### TASK OBJECTIVE
Only the lines from the top of the material through the line containing "Why are so many" should be restated, each one exactly.

### PROVIDED DATA
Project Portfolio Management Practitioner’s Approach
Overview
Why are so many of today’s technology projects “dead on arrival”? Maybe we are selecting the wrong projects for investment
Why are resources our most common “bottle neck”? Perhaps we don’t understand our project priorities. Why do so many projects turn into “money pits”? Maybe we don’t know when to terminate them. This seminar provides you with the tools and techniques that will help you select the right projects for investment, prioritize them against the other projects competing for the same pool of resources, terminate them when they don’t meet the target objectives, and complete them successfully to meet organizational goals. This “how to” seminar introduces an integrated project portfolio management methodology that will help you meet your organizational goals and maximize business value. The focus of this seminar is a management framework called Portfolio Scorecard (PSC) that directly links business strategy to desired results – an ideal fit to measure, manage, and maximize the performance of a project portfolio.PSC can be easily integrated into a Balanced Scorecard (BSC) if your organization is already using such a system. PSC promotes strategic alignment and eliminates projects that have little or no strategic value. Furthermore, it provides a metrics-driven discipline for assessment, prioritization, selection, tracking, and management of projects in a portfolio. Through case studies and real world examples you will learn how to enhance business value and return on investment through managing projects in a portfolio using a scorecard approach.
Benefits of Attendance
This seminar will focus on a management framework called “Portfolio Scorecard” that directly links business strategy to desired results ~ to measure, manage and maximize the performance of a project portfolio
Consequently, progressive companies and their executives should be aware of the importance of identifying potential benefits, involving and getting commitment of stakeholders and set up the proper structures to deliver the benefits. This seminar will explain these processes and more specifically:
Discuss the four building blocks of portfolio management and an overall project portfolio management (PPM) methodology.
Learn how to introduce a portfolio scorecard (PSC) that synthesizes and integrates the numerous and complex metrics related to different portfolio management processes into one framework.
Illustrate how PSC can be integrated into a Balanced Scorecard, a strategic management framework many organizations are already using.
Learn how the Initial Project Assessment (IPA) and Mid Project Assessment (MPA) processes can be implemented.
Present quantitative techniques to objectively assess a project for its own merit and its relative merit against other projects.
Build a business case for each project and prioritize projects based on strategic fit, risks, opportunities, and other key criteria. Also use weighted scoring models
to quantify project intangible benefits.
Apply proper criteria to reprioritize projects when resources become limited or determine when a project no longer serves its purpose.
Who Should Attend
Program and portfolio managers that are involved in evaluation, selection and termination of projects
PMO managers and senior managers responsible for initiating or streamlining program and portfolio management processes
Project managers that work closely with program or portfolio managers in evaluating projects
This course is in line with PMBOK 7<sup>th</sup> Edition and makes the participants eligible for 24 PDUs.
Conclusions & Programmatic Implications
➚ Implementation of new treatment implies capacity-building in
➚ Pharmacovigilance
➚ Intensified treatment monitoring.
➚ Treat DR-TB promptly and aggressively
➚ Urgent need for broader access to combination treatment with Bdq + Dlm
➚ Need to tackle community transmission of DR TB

### RESPONSE AREA
Project Portfolio Management Practitioner’s Approach
Overview
Why are so many of today’s technology projects “dead on arrival”? Maybe we are selecting the wrong projects for investment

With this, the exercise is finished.